The code should be in the same directory as the unzipped folder "UCI HAR Dataset" to run successfully.
-
The dplyr library is first loaded to use the functionalities employed in Step 3 and Step 5.
-
Then subject ID, activity labels, and measurements from the training set and the test set, as well as activity names and feature names are read from different files with read.table().
-
In Step 1, the training set and test set are concatenated using rbind(, and then subject ID, activity labels, and measurements are put in the same data frame "mergedData" using cbind().
-
In Step 2, grep() uses exact matching to get column indices of measurements with names mean() and std() as described in features.txt, which is then selected in "mergedData" to get "extractedData".
-
In Step 3, "extractedData" is first divided by activity label into a list "activitiesData" using split(), which is then passed by lappy() to a custom function describe.
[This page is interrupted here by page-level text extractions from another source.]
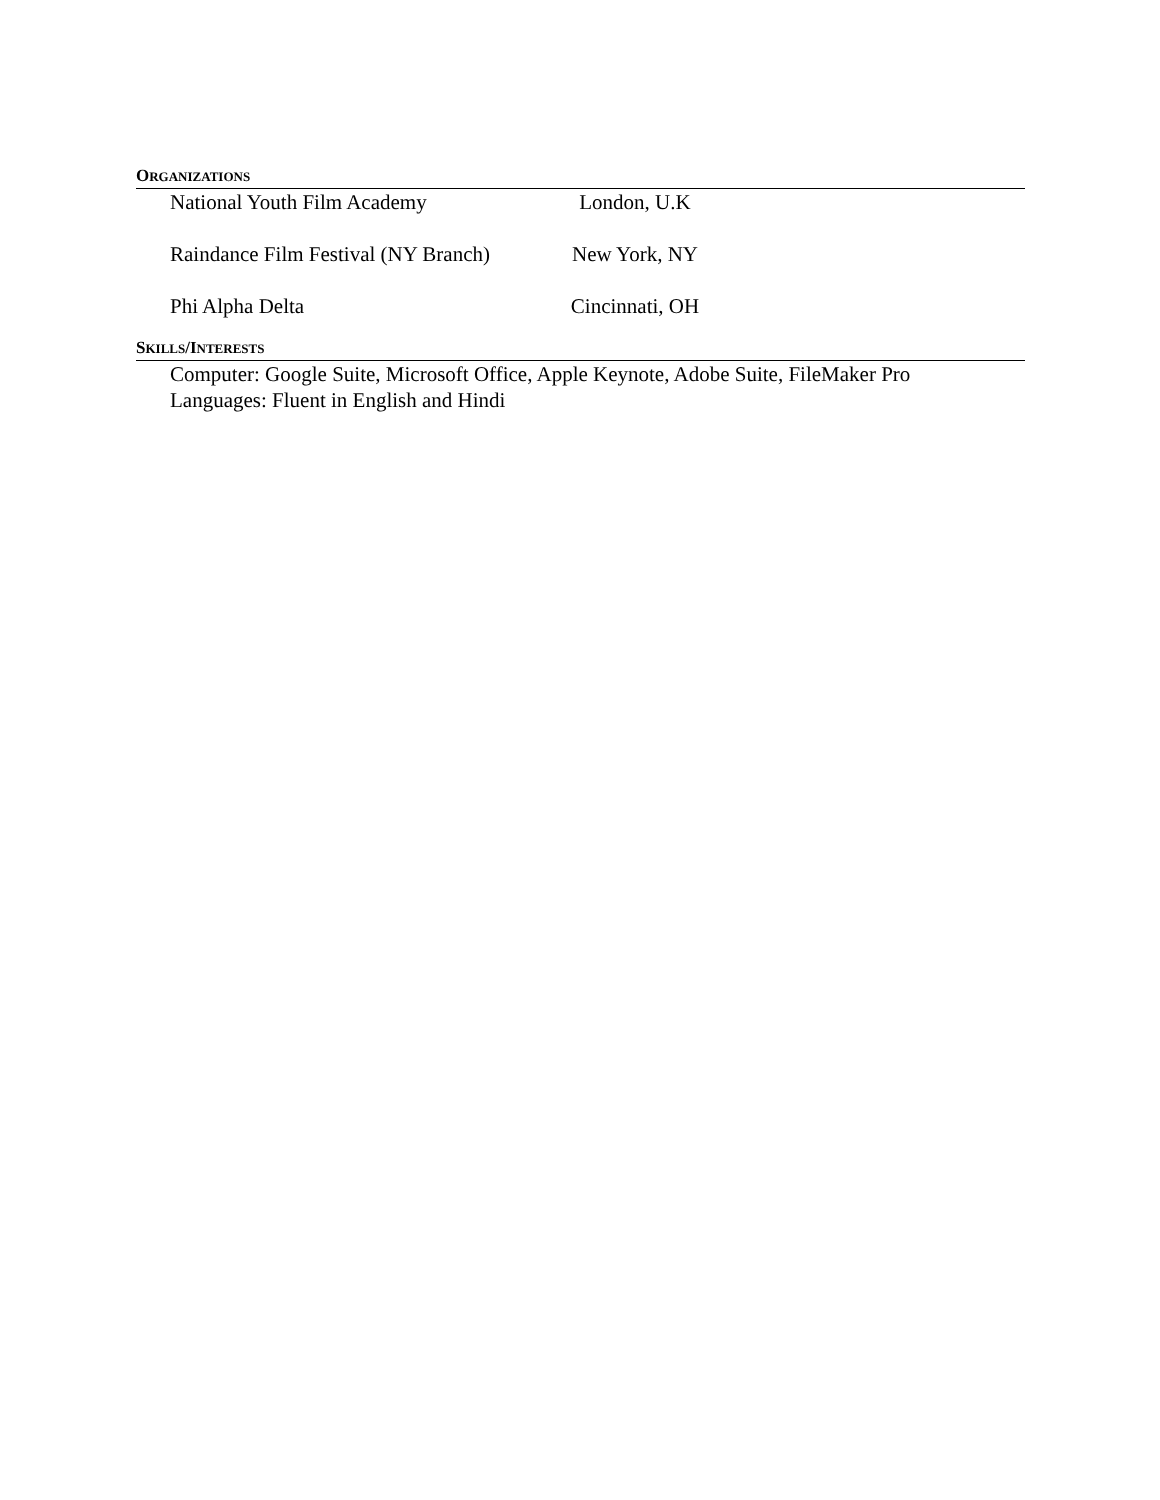ORGANIZATIONS
National Youth Film Academy London, U.K
Raindance Film Festival (NY Branch) New York, NY
Phi Alpha Delta Cincinnati, OH
SKILLS/INTERESTS
Computer: Google Suite, Microsoft Office, Apple Keynote, Adobe Suite, FileMaker Pro
Languages: Fluent in English and Hindi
The function converts the column of activity label as numeric into activity name as character, based on the value correspondence in activity_labels.txt. In the end the data is passed to unsplit() to get "describedData".
-
In Step 4, the column names are labeled as defined in features.txt.
-
In Step 5, "describedData" passes the column ID and activity to group_by(), so that summarise_each() can calculate the mean of each variable grouped by each activity and each subject, and the result is "tidyData".
-
Finaly the tidy data is stored in a text file.